Linkage to Larger College-wide Goals and Objectives
What has been discussed thus far is very IT- and library-centric. From time to time, we all need to be reminded that we are here to support the ongoing mission of the College. To that end, I’ve listed below strategic conversations that are underway on campus. I challenge us all to think about what we do can do both to support and, at times, provide leadership as the College develops itself as the global liberal arts college. In subsequent editions of this report and LIS conversations, you can expect our planning to connect explicitly to the planning efforts embodied in:

  • Re-accreditation Projections
    In producing our self-study in support of the visit by the NEASC re-accreditation team, we gave ourselves an ambitious list of activities that we committed to pursuing in the coming years.
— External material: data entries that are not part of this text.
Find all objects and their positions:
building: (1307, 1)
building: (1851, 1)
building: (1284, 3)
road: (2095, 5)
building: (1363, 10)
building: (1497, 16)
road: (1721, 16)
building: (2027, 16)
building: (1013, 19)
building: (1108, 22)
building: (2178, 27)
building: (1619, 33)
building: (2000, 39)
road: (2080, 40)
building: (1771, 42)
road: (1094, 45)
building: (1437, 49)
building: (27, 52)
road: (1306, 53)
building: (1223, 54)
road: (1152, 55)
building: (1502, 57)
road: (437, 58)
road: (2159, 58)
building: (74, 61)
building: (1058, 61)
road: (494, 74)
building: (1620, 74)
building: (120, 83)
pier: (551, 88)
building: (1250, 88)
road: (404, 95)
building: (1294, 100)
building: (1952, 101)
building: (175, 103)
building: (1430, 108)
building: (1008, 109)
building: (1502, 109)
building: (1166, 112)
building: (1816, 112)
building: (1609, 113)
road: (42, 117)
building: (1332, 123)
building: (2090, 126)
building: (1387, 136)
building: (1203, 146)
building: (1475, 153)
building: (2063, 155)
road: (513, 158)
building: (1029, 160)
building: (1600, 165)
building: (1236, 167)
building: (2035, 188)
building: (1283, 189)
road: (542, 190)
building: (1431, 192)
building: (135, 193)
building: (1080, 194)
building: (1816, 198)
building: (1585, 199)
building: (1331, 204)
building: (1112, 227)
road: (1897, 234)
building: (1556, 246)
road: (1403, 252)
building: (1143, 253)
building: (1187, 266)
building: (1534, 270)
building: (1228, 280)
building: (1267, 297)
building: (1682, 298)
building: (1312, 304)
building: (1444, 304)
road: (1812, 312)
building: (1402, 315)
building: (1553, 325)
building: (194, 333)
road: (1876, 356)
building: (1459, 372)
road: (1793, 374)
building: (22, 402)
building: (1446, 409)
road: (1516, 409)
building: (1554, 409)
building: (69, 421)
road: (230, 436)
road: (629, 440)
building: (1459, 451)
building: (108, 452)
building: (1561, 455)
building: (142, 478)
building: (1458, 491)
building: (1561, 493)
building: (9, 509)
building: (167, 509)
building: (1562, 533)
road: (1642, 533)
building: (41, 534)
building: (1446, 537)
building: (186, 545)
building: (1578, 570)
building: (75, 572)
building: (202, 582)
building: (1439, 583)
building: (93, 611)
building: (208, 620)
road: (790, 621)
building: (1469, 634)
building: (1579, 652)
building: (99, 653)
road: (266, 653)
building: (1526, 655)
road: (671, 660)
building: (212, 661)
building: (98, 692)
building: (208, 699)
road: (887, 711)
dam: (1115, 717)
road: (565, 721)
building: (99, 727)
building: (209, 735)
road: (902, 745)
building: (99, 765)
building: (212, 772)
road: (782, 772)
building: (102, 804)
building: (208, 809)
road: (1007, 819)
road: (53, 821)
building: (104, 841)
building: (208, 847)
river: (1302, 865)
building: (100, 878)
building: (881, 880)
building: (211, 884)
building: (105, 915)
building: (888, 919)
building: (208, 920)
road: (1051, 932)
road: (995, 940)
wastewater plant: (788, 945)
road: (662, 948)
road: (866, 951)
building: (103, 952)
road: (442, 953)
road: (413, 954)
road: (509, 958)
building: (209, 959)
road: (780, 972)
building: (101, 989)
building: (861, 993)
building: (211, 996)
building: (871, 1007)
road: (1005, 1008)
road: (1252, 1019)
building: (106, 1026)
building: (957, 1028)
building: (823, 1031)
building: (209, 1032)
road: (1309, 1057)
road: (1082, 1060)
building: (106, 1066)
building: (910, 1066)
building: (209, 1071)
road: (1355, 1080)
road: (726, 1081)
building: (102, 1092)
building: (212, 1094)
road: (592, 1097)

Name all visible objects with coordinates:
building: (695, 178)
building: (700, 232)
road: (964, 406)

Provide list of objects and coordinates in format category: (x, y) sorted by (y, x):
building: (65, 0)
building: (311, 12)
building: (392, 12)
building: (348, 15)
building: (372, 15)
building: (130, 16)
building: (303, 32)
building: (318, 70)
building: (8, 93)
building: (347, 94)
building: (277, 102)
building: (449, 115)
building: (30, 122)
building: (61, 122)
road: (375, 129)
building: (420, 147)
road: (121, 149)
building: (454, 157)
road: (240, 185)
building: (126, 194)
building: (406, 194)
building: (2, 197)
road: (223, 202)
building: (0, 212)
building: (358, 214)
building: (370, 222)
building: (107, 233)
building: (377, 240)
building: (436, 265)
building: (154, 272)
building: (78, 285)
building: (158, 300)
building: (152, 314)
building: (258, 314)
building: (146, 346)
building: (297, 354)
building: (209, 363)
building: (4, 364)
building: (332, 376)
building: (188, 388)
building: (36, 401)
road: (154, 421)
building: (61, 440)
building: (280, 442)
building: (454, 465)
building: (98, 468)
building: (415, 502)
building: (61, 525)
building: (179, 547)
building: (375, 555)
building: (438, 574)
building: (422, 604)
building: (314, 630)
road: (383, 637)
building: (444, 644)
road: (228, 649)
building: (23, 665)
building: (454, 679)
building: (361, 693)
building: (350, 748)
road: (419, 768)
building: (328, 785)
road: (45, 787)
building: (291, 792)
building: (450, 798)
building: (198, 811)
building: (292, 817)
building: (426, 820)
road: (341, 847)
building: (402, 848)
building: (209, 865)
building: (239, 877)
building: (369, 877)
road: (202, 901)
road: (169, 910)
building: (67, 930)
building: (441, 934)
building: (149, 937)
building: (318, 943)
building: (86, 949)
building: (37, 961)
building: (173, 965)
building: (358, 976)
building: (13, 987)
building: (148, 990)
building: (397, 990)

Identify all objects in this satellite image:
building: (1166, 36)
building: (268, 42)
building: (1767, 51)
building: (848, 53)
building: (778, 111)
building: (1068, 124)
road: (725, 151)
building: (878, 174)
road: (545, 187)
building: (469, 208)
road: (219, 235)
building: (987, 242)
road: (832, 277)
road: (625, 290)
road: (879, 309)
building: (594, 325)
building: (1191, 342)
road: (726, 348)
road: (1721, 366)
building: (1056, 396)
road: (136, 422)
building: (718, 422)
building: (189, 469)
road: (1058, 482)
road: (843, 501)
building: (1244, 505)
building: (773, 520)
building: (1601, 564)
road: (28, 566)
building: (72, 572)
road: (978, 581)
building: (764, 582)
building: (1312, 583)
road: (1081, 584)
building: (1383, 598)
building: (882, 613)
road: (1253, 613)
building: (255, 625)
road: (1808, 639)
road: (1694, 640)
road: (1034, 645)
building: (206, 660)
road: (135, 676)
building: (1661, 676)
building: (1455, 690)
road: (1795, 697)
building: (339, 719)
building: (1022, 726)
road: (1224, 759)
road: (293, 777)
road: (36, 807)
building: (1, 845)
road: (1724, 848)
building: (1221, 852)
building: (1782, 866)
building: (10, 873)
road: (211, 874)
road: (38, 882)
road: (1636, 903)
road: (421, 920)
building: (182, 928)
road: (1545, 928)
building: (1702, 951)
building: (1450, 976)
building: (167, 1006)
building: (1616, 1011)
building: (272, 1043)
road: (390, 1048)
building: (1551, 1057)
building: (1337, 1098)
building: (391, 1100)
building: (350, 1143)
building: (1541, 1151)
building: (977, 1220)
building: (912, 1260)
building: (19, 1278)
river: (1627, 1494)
In addition to LIS-specific projections, we have been looking at all of the projections and asking ourselves what (if anything) can we do to support the work that the College will be pursuing to improve itself.
  • Revised Strategic Plan
    In addition to the self-study projections, we still have our strategic plan on the books, with a handful of key items still on the ‘to do’ list.
  • College Council
    The College formed the College Council to identify those initiatives in our various undergraduate and graduate programs that can help realize the promise that our collective resources will allow us to provide an educational experience that each school can not provide on its own.

  • Innovation Task Forces
    This Spring, the newly formed task forces on curricular innovation will be hard at work identifying specific projects that could help the College stay on the cutting edge of pedagogy and scholarly communication.


For those of you who have made it all the way to the end of this, I hope you have found this to be a helpful way to remind ourselves of where we’ve been, where we are, and where we are going. I hope that future versions will be more concise.